Marte visto dall'Europa...
Dell'autore inglese Clive Staple Lewis ho già detto. Inglese è anche John Wyndham (pseudonimo di John Parkes Lucas Benyon Harris), autore a sua volta di numerose opere ambientate su Marte, scritte soprattutto negli anni '30-40. Di Wyndham, un'incantevole racconto breve è Storia di Bert (Time to Rest, 1951) nella preziosa antologia Su e giù per il tempospazio dedicatagli da Urania nel 1981. L'autore immaginava un Marte anche qui crepuscolare, semidesertico, abitato da creature simili (ma non identiche) ai terrestri, eredi di un glorioso passato, ormai sulla via di un sereno tramonto ma dediti a una tranquilla attività agricola. Su Marte si è attestata una comunità terrestre dopo che il nostro pianeta si è autodistrutto.
Bert capiva Annika, e sapeva che coi suoi modi pacati anche lei capiva lui. I marziani erano un popolo mite, sensibile e sincero. Era una tragedia, una della lunga serie di tragedie dello stesso tipo, che il primo terrestre giunto su Marte avesse visto i marziani come una razza debole e senza spina dorsale: che li avesse visti come indigeni, come esseri inferiori da vessare e sfruttare. Ora i terrestri avevano smesso: o erano riusciti a conoscere meglio i marziani, come ad esempio lui, o vivevano nelle colonie e li vedevano raramente; ma Bert continuava a vergognarsi del suo popolo, ogni volta che ci pensava.
Alla fine Bert (che si guadagna da vivere girovagando in barca su un fiumiciattolo, aiutando i marziani con le sue rudimentali conoscenze di tecnologia terrestre) dovrà fare una scelta: continuare a crogiolarsi nel bruciante ricordo di una Terra perduta, o accettare di amalgamarsi con un popolo alieno che, volente o nolente, è diventato anche il suo, e del quale apprezza le doti.
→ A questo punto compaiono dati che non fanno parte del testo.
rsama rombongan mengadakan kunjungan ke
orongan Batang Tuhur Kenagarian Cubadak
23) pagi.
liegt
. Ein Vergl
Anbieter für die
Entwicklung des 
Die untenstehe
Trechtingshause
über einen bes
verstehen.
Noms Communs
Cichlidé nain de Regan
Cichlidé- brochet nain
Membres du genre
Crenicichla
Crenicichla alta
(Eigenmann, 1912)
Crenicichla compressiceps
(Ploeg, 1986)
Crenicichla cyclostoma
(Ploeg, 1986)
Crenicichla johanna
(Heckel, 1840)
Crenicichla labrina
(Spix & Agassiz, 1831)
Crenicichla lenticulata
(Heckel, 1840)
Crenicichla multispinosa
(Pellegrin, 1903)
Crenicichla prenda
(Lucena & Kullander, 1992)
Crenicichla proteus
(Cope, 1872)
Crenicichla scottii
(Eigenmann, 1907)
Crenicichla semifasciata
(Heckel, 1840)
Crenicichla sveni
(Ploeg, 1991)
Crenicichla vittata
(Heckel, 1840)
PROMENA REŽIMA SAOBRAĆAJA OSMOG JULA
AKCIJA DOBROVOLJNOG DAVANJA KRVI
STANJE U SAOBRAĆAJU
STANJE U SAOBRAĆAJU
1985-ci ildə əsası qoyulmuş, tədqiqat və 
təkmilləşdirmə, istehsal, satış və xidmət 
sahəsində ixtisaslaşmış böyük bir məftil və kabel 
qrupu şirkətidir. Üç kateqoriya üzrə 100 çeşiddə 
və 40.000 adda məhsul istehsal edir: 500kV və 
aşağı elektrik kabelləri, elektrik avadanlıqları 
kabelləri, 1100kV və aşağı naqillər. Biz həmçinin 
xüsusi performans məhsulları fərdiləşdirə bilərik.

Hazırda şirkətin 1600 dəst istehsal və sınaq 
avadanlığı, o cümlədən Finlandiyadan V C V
Nello stesso volume appare il racconto Marziana idiota (Dumb Martian, 1952), noto anche come Marzianella silenziosa, in cui viene descritta una relazione di sudditanza, quasi di schiavitù, fra una creatura di Marte e il suo "padrone" terrestre; alla fine si scoprirà che la "marzianella" è molto, molto più in gamba di quanto si potesse pensare. Di John Wyndham non si possono sottacere le opere migliori, ovvero i romanzi della maturità quali L'orrenda invasione (o Il giorno dei Trifidi, 1951), I figli dell'invasione (1957), e soprattutto I Trasfigurati (1956); eppure anche i suoi primi lavori mostrano la stoffa del vero scrittore, una piacevolezza, leggibilità e capacità di coinvolgimento del lettore non comuni. Lo dimostrano i titoli già richiamati, come pure opere sostanzialmente d'evasione quali i romanzi Avventura su Marte (Stowaway to Mars, 1936) e il suo seguito I sopravvissuti di Marte (The Sleepers of Mars, 1938); o il romanzo La saga dei Troon, composta da cinque episodi (uno d'essi riguarda Marte); i primi quattro furono raccolti nel volume Sbarco su Marte, pubblicato nel 1960 nei Romanzi del Corriere, sotto il nome "J. Wyndham e L. Parkes".
Autore inglese ritenuto di secondo piano, ma degno di menzione, è anche Edwin Charles Tubb. Il suo romanzo I pionieri di Marte (Alien Dust, 1953; Urania 1957) si svolge nell'arco di più generazioni e narra in modo crudo, "realistico", la durissima colonizzazione del Pianeta Rosso: opera di intrattenimento ma di notevole mestiere, e che meriterebbe di essere riproposta. Ancora un Marte scelto come luogo di salvezza per i terrestri (occorre fuggire da una mortale anomalia dell'irradiazione solare) è quello raggiunto faticosamente da un gruppo terrestre nel romanzo Il mondo finirà venerdì (1954; One in Three Hundred, 1953) dello scozzese J.T. McIntosh, pseudonimo di James Murdoch McGregor. Marte, colore di sangue (1966/1971) è un romanzo firmato da un altro inglese, David G. Compton, noto soprattutto perché da un suo libro, L'occhio insonne, fu tratto il film di Bertand Tavernier La morte in diretta con Romy Schneider, Harvey Keitel, Max von Sydow (1980). Marte, colore di sangue racconta l'invio forzoso su quel mondo d'una folla di uomini e donne banditi dalla società terrestre: il Pianeta Rosso come colonia penale di irrecuperabili. Il lettore parteciperà agli sforzi per sopravvivere e organizzarsi da parte di un'umanità mossa da pulsioni elementari, ma l'autore, uno dei migliori degli anni Settanta, riesce a rendere le vicende narrate un'allegoria quasi kafkiana della condizione umana globale.